# Extrait du document
= = = = =
Inversement, le projet "appui à la réforme du système
judiciaire" signé en 1993 entre le Sénégal et la France
apparaît exemplaire car il débouche très vite sur une
double innovation dans les domaines de la formation des magistrats et de
para-juristes.
Une formation spéciale des magistrats est instaurée
au sein d'un Centre de Formation Judiciaire (CFJ) chargé de la formation
initiale et continue des magistrats et greffiers. Comme le note un rapport
de 1995, grâce à un tel centre
"la formation judiciaire est l'affaire
des juges et l'expression, par là même, de la
spécificité et de l'indépendance de la magistrature
au sein des institutions étatiques".
Le même rapport indique le développement d'une formation
de para-juristes assurée par le Comité Africain pour le Droit
et le Développement (CADD-Sénégal) en 1995 dans la
région du Sénégal Oriental et le financement d'un
séminaire de formation. L'auteur souligne que
"cette rencontre a permis à des magistrats exerçant
à Dakar mais également à des présidents de tribunaux
départementaux, à des universitaires, à des responsables
des Eaux et Forêts d'être confrontés à une population
passionnée par les problèmes de Droit qui se sont
avérés être ceux de son quotidien".
Pour
qui veut bien lire entre les lignes, les éléments d'espoir
sont au moins autant à trouver dans l'expérience de la formation
de para-juristes que dans la professionnalisation des
magistrats.
La documentation
L'envoi des documents fondamentaux et revues aux cours, tribunaux
et ministères de Justice est important. Mais le contenu renforce le
mimétisme dans la mesure
où sont expédiées des revues "du nord" alors
qu'il faudrait publier et commenter les décisions de juridictions
"du sud". Paradoxalement, les magistrats africains ne connaissent que les
décisions des hautes juridictions de l'ancienne puissance coloniale
et il n'est pas rare d'y référer explicitement dans le corps
des commentaires
darrêts[23]. Par
ailleurs, la plupart du temps, les différents documents sont
détournés et se retrouvent dans des bibliothèques
privées de certains responsables. Aussi, il est souhaitable que la
coopération prenne des mesures propres à assurer une utilisation
optimale de la documentation nécessaire aux magistrats et aux personnes
auxiliaires de justice. Pour ce faire, la création des Centres nationaux
de documentation juridique et judiciaire est souhaitable.
3.3.
pour une coopération
rénovée
Dans
le point précédent, nous avons noté que la coopération
devrait aider les Etats à rendre compatibles le réel juridique
et le Droit proclamé. En d'autres termes, elle devrait aider les Etats
à mettre en oeuvre des réformes pour mieux répondre
aux attentes de la population dans le domaine judiciaire. Mais tout d'abord,
quelles sont ces attentes ?
= = = = =
# Les données
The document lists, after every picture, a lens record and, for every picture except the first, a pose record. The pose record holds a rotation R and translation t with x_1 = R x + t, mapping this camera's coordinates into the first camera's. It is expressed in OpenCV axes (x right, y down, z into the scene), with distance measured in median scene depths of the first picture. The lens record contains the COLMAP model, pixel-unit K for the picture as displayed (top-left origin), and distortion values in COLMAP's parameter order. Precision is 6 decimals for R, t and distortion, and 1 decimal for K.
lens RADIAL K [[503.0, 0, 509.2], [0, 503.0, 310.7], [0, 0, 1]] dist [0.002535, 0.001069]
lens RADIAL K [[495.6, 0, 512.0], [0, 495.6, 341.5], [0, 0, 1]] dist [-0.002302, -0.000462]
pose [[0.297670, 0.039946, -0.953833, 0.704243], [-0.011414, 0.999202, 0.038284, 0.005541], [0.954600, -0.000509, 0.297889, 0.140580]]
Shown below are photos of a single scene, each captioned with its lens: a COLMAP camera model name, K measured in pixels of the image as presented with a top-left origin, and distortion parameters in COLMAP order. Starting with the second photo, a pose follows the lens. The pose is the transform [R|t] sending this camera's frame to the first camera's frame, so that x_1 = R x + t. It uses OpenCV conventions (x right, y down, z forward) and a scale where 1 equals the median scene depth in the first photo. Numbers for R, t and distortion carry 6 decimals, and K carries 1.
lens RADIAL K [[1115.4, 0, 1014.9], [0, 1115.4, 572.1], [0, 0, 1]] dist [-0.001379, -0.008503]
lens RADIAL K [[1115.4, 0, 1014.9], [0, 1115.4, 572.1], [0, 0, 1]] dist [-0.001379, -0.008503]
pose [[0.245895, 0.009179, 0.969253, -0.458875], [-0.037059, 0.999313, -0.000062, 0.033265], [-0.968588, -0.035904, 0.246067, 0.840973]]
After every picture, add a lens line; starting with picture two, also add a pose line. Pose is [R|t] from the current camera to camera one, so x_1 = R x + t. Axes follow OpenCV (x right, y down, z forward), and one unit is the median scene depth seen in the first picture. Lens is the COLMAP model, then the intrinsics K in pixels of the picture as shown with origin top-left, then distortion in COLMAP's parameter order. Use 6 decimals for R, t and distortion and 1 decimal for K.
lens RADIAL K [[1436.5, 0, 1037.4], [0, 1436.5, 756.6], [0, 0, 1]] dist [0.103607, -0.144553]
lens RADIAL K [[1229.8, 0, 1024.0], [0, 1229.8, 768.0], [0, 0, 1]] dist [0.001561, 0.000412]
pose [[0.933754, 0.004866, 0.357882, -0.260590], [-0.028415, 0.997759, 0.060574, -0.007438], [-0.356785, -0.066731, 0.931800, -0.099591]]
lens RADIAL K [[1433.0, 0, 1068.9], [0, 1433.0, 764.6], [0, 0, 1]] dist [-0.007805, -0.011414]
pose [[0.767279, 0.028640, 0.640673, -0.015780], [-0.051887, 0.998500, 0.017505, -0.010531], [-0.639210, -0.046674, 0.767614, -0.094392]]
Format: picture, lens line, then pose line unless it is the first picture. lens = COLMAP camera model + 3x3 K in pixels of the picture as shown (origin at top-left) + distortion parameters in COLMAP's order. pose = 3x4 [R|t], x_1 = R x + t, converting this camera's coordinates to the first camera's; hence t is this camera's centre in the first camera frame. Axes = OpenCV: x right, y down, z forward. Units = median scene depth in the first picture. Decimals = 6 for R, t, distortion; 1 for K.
= = = = =
# Consigne 1
Dites si chacune des affirmations suivantes concorde avec l'extrait sur la coopération judiciaire, en répondant par oui ou par non et en citant à l'identique les mots du texte qui permettent de trancher. (a) Le projet d'appui à la réforme du système judiciaire a été signé en 1993 entre le Sénégal et la France. (b) Le Centre de Formation Judiciaire forme uniquement les magistrats. (c) La formation de para-juristes assurée par le CADD-Sénégal s'est déroulée dans la région de Dakar.
# Consigne 2
Rédigez la suite de l'extrait sur la coopération judiciaire après sa dernière phrase.
Les enregistrements ne servent pas pour ce travail.

# Réponse 1
(a) Oui : « signé en 1993 entre le Sénégal et la France ».
(b) Non : « chargé de la formation initiale et continue des magistrats et greffiers ».
(c) Non : « en 1995 dans la région du Sénégal Oriental ».

# Réponse 2
- Les besoins et les attentes des populations
africaines en cette fin du XX° siècle
Ils
sont nombreux. Pour ne pas nous perdre dans des considérations trop
générales, reprenons ceux que nous avons recensés en
Guinée, en mars 1996 :
1. Une justice équitable et impartiale dans son rôle
d'arbitrage et non au service de quelques individus ;
2. Une lutte ouverte contre la corruption, les détournements
et le despotisme ;
3. Un choix judicieux des juges et des fonctionnaires selon leur
mérite, leurs expériences et leur "patriotisme"
;
4. Une équité dans la répartition des revenus
par préfecture, par région, selon les professions,
etc...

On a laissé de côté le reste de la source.